Week 2 Flashcards
Polynomial estimation lemma
Let n ∈ N, and suppose
we are given real numbers a_0, a_1, · · · , a_n with an > 0. Write
p(x) = a_nx^n + a_n−1x^n−1 + · · · + a_1x + a_0.
Then there exists N > 0 such that x ≥ N =⇒ 1/2a_nx^n ≤ p(x) ≤ 3/2 a_nx^n
The ordered field axioms
The real numbers R are a set equipped with an addition +, and multiplication ·, and form a field under these operations, that
is, nine axioms are satisfied.
What this essentially means is that we can add, subtract, multiply and divide real numbers in the usual way.
Order axiom for R
There is a relation > on R satisfying
j) For all a ∈ R, exactly one of the statements a = 0, a > 0 and 0 > a
is true;
k) For all a, b ∈ R, b > a ⇐⇒ b − a > 0;
l) For all a, b ∈ R with a > 0 and b > 0, we have a + b > 0 and
ab > 0.
Upper bound
Let A ⊆ R. We say that M ∈ R is an upper bound for A if and only if for all a ∈ A, we have a ≤ M
Bounded above
Define A to be bounded above if and only if there exists an upper bound for A
Lower bound
m ∈ R is said to be a lower bound for A ⊆ R if and only if for all a ∈ A, we have m ≤ a
Bounded below
Say that A is bounded below if and only if there exists a lower bound for A.

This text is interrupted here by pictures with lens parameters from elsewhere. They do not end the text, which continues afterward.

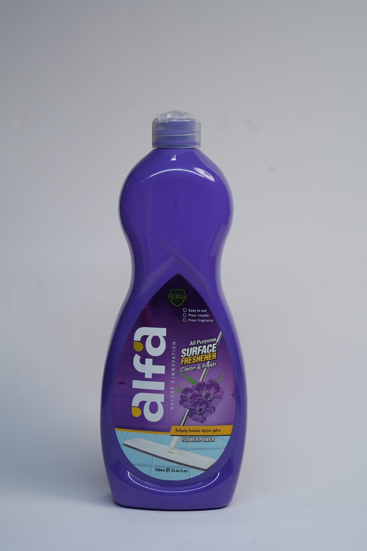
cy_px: 276
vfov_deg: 28.8
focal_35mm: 70
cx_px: 184
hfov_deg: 19.5
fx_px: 1070
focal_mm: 70
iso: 400
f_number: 7.1
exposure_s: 1/160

Bounded above (symbolically)
Symbolically, the set A ⊆ R is bounded above if and only if
∃M ∈ R s.t. ∀a ∈ A, a ≤ M,
Bounded below (symbolically)
A is bounded below if and only if
∃m ∈ R s.t. ∀a ∈ A, m ≤ a.
Bounded
Let A ⊆ R. We say that A is bounded if and only if A is bounded above and bounded below.